PROBLEM STATEMENT: Give the line with "You may request" again, along with every line below it to the end of the records, word for word.

________________

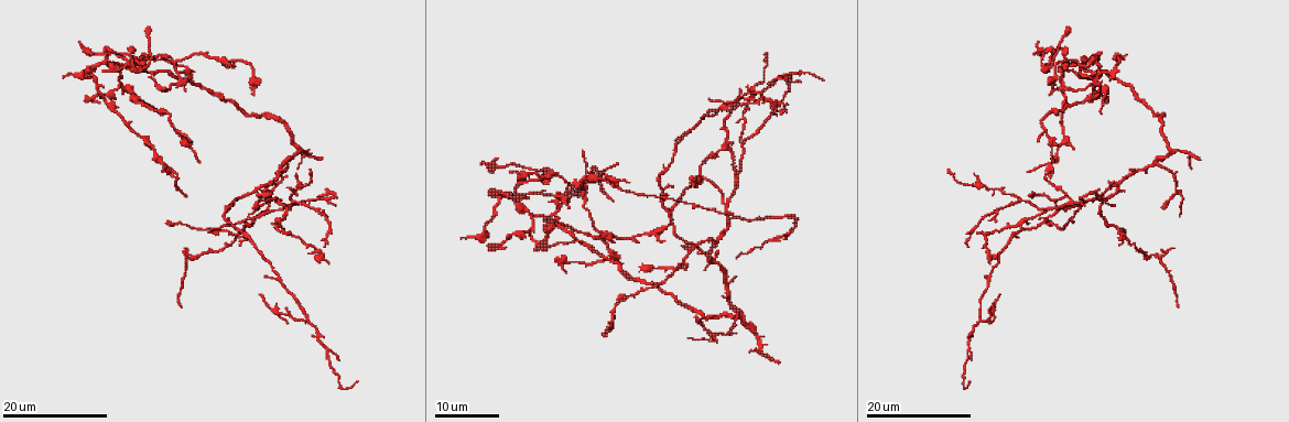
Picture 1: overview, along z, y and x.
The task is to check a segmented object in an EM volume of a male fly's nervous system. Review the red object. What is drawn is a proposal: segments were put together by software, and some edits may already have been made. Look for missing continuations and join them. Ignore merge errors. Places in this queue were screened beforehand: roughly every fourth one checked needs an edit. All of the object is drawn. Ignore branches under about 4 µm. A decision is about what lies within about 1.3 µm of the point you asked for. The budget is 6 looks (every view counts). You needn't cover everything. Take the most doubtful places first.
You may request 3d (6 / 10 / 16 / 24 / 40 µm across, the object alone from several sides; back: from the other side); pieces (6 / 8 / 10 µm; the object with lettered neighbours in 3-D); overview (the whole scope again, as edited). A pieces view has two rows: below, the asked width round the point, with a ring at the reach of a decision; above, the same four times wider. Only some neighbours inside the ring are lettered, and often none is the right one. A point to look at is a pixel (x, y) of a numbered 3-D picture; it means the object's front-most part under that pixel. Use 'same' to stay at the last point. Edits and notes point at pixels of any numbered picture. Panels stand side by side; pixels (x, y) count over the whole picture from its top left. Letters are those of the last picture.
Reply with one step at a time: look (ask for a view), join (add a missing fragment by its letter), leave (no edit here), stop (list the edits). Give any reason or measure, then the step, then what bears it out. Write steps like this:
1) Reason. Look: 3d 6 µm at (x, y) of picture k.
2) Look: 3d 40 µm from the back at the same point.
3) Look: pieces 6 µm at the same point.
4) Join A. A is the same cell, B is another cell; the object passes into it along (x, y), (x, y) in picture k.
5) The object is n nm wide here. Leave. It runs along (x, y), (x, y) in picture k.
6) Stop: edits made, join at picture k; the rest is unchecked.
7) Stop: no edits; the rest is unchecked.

An open end. Look: 3d 24 µm at (1198, 161) of picture 1.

________________

COMPLETED TASK:
You may request 3d (6 / 10 / 16 / 24 / 40 µm across, the object alone from several sides; back: from the other side); pieces (6 / 8 / 10 µm; the object with lettered neighbours in 3-D); overview (the whole scope again, as edited). A pieces view has two rows: below, the asked width round the point, with a ring at the reach of a decision; above, the same four times wider. Only some neighbours inside the ring are lettered, and often none is the right one. A point to look at is a pixel (x, y) of a numbered 3-D picture; it means the object's front-most part under that pixel. Use 'same' to stay at the last point. Edits and notes point at pixels of any numbered picture. Panels stand side by side; pixels (x, y) count over the whole picture from its top left. Letters are those of the last picture.
Reply with one step at a time: look (ask for a view), join (add a missing fragment by its letter), leave (no edit here), stop (list the edits). Give any reason or measure, then the step, then what bears it out. Write steps like this:
1) Reason. Look: 3d 6 µm at (x, y) of picture k.
2) Look: 3d 40 µm from the back at the same point.
3) Look: pieces 6 µm at the same point.
4) Join A. A is the same cell, B is another cell; the object passes into it along (x, y), (x, y) in picture k.
5) The object is n nm wide here. Leave. It runs along (x, y), (x, y) in picture k.
6) Stop: edits made, join at picture k; the rest is unchecked.
7) Stop: no edits; the rest is unchecked.

An open end. Look: 3d 24 µm at (1198, 161) of picture 1.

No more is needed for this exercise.